Medikamente für Patienten werden vorbereitet und anschliessend verteilt. Foto: CRK

Seit Dienstag 17. März gilt in der Schweiz die milde Abriegelung. Zusammen mit meinem Mann beschlossen wir jeden Tag in Form von Post-its festzuhalten. „Home Office“, „Yoga am Morgen“, „Pick-Nick an der Limmat“, „Telefonat mit …“ dazu folgten viele Namen aus Zürich, der Schweiz, Grossbritannien, Indien. Viele Telefonate kreisten um die Lage aller Beteiligten. Zwischen den Unterstützungsgruppen wie unsere eigene wurden Strategien, Texte und Bilder ausgetauscht um Sie, unsere Spender möglichst informiert zu halten.

Mein Herz war leichter, als ich merkte, dass wir alle weniger unwichtigen Dingen nachrennen. Aber mein Herz war schwerer, als Nachrichten von nahen Freunden in der Schweiz oder aus Kolkata kamen, die zeigten wie verletzlich und einsam viele waren.

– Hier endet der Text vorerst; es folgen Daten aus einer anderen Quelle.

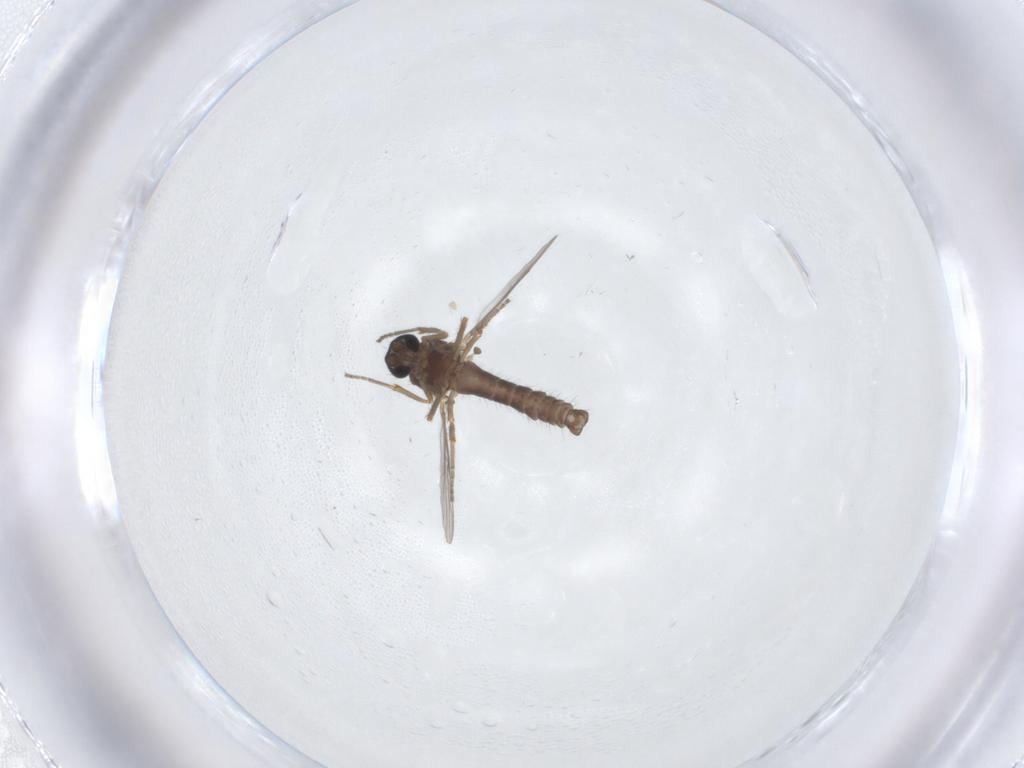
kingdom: Animalia
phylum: Arthropoda
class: Insecta
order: Diptera
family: Ceratopogonidae
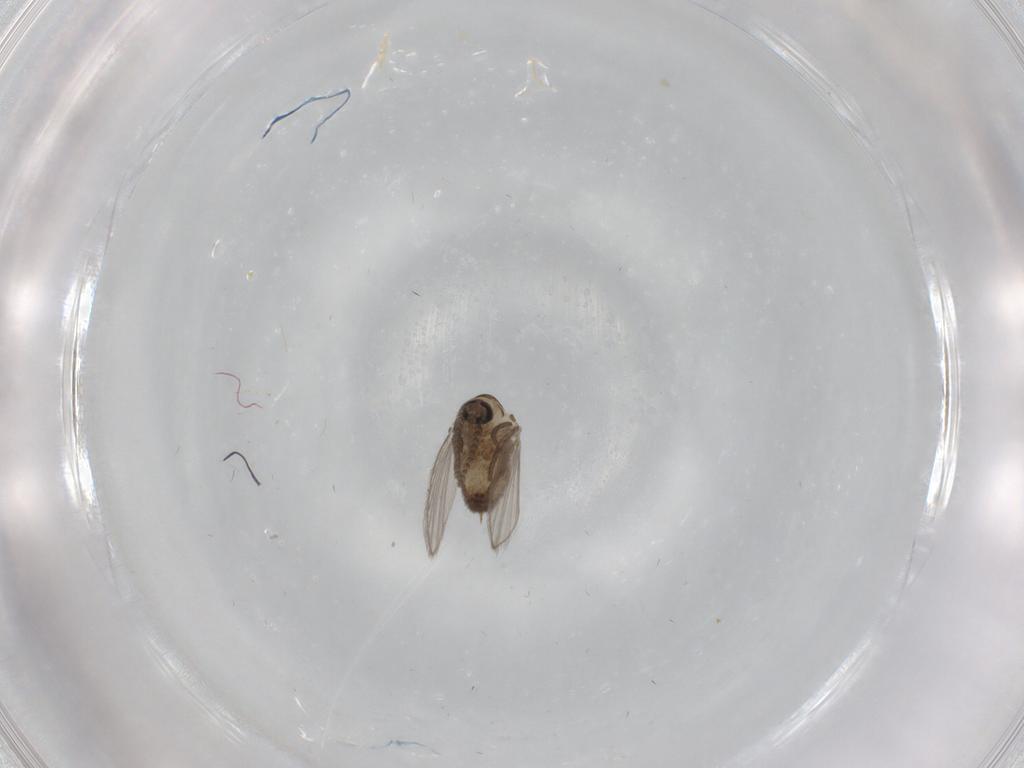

Die Pandemie erreichte Kolkata verzögert. Das bedeutete, dass das Team vor Ort Zeit hatte sich vorzubereiten. Trotzdem musste das Team ab dem 23. März am ersten Tag der Abriegelung in Kolkata bereits improvisieren, denn der Entscheid für eine komplette Abriegelung war sehr unerwartet. Keine öffentlichen Transportmittel, Autos dürfen nur mit Sonderbewilligungen fahren, auf viele Angestellte musste plötzlich verzichtet werden, weil viele wie Asif normalerweise drei Stunden Arbeitsweg auf sich nehmen.Unter den Umständen der Abriegelung ist der Arbeitsweg nicht mehr machbar.

Manche der Angestellten in Kolkata übernahmen ganz andere Arbeiten, solche, die bisher in den Büros arbeiteten, waren plötzlich im Feld, stundenlang im Staub und Hitze unterwegs, verteilten Lebensmittel und Medikamente.

Die Nachrichten über die harte und engagierte Arbeit aller Mitarbeiter ist ermutigend, zeitgleich sind die täglichen Berichte auch beunruhigend, weil seit dem ersten Tag nur die dringendsten Fälle behandelt werden können. Da die Patienten nicht mehr in die Klinik kommen können, muss alles zu den Patienten gebracht werden. Das verringert die Anzahl an Patienten, die wir erreichen können drastisch. Die Angst ist spürbar, und doch werden unsere Mitarbeitenden bisher mit viel Dankbarkeit, Respekt und Geduld empfangen

Kinder im Slum Kolkata Station. Foto: Isabelle Hug

Wie viele Andere frage ich mich inwiefern diese Pandemie uns als weltweite Gesellschaft verändern wird. Ich sehe Anzeichen von Dingen, die bis vor kurzem, von der Politik oder den Staaten als bisher unmöglich erachtet wurden, die plötzlich möglich sind und hoffe, dass diese Erfahrung uns etwas über uns Menschen lernen wird.

Vor ein paar Tagen entstand das Post-it „40“, 40 Tage seit die leichte Abriegelung in der Schweiz eingeführt wurde. „So schnell wie möglich aber so langsam wie nötig“, wird in den nächsten Wochen und Monaten Normalität einkehren, aber es wird eine neue Normalität sein. Das wissen wir alle heute schon. Möge diese neue Normalität gesellschaftlich besser sein als die alte! Möge sie respektvoller vor allen Menschen, nachhaltiger, bewusster, einfacher, zentrierter, farbiger und mit mehr Neugier angestrebt werden! Euch allen alles Gute und danke für eure Unterstützung wo auch ihr sie einsetzt.